▶ [WHAT IS BEING ASKED] What is needed is an exact copy of all the records.
[Opening SOURCE MATERIAL section]
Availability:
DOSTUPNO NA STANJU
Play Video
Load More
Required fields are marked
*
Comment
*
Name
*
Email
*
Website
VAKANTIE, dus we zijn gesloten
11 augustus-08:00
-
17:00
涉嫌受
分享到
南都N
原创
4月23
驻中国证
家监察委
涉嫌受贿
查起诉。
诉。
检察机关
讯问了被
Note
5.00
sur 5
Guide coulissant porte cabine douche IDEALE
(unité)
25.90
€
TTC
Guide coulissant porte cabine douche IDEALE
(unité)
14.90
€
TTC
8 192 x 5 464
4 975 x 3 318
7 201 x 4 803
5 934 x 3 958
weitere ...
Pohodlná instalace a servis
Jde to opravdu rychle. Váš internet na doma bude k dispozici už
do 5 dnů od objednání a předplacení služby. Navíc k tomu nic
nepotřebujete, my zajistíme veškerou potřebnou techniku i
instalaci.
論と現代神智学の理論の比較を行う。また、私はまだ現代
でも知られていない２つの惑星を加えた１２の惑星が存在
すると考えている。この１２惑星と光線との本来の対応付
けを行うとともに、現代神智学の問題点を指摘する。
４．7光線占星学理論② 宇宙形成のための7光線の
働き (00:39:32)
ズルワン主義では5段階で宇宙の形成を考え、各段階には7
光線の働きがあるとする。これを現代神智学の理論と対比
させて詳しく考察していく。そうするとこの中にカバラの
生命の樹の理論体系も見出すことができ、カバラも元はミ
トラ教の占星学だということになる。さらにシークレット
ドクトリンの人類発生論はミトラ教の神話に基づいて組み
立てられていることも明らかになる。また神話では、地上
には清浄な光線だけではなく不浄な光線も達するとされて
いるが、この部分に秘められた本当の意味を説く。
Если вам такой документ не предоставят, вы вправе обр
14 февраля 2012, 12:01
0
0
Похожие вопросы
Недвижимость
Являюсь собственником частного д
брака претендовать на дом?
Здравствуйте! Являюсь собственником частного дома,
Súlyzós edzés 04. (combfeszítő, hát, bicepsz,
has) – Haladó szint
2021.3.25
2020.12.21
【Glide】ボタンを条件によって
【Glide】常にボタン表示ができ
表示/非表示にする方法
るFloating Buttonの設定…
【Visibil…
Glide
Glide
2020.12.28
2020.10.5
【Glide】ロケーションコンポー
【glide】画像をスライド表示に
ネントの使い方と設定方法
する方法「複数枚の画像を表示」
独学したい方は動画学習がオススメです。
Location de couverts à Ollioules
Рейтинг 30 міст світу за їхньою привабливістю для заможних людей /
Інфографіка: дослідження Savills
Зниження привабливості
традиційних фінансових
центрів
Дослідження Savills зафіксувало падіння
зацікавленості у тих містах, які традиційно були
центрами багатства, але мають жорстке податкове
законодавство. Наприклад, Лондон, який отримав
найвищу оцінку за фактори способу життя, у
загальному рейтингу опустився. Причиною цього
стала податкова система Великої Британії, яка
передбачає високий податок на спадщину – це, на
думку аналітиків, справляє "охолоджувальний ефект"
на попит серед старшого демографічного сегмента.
[Closing SOURCE MATERIAL section]
▶ [RESULT OF THIS TASK]
Availability:
DOSTUPNO NA STANJU
Play Video
Load More
Required fields are marked
*
Comment
*
Name
*
Email
*
Website
VAKANTIE, dus we zijn gesloten
11 augustus-08:00
-
17:00
涉嫌受
分享到
南都N
原创
4月23
驻中国证
家监察委
涉嫌受贿
查起诉。
诉。
检察机关
讯问了被
Note
5.00
sur 5
Guide coulissant porte cabine douche IDEALE
(unité)
25.90
€
TTC
Guide coulissant porte cabine douche IDEALE
(unité)
14.90
€
TTC
8 192 x 5 464
4 975 x 3 318
7 201 x 4 803
5 934 x 3 958
weitere ...
Pohodlná instalace a servis
Jde to opravdu rychle. Váš internet na doma bude k dispozici už
do 5 dnů od objednání a předplacení služby. Navíc k tomu nic
nepotřebujete, my zajistíme veškerou potřebnou techniku i
instalaci.
論と現代神智学の理論の比較を行う。また、私はまだ現代
でも知られていない２つの惑星を加えた１２の惑星が存在
すると考えている。この１２惑星と光線との本来の対応付
けを行うとともに、現代神智学の問題点を指摘する。
４．7光線占星学理論② 宇宙形成のための7光線の
働き (00:39:32)
ズルワン主義では5段階で宇宙の形成を考え、各段階には7
光線の働きがあるとする。これを現代神智学の理論と対比
させて詳しく考察していく。そうするとこの中にカバラの
生命の樹の理論体系も見出すことができ、カバラも元はミ
トラ教の占星学だということになる。さらにシークレット
ドクトリンの人類発生論はミトラ教の神話に基づいて組み
立てられていることも明らかになる。また神話では、地上
には清浄な光線だけではなく不浄な光線も達するとされて
いるが、この部分に秘められた本当の意味を説く。
Если вам такой документ не предоставят, вы вправе обр
14 февраля 2012, 12:01
0
0
Похожие вопросы
Недвижимость
Являюсь собственником частного д
брака претендовать на дом?
Здравствуйте! Являюсь собственником частного дома,
Súlyzós edzés 04. (combfeszítő, hát, bicepsz,
has) – Haladó szint
2021.3.25
2020.12.21
【Glide】ボタンを条件によって
【Glide】常にボタン表示ができ
表示/非表示にする方法
るFloating Buttonの設定…
【Visibil…
Glide
Glide
2020.12.28
2020.10.5
【Glide】ロケーションコンポー
【glide】画像をスライド表示に
ネントの使い方と設定方法
する方法「複数枚の画像を表示」
独学したい方は動画学習がオススメです。
Location de couverts à Ollioules
Рейтинг 30 міст світу за їхньою привабливістю для заможних людей /
Інфографіка: дослідження Savills
Зниження привабливості
традиційних фінансових
центрів
Дослідження Savills зафіксувало падіння
зацікавленості у тих містах, які традиційно були
центрами багатства, але мають жорстке податкове
законодавство. Наприклад, Лондон, який отримав
найвищу оцінку за фактори способу життя, у
загальному рейтингу опустився. Причиною цього
стала податкова система Великої Британії, яка
передбачає високий податок на спадщину – це, на
думку аналітиків, справляє "охолоджувальний ефект"
на попит серед старшого демографічного сегмента.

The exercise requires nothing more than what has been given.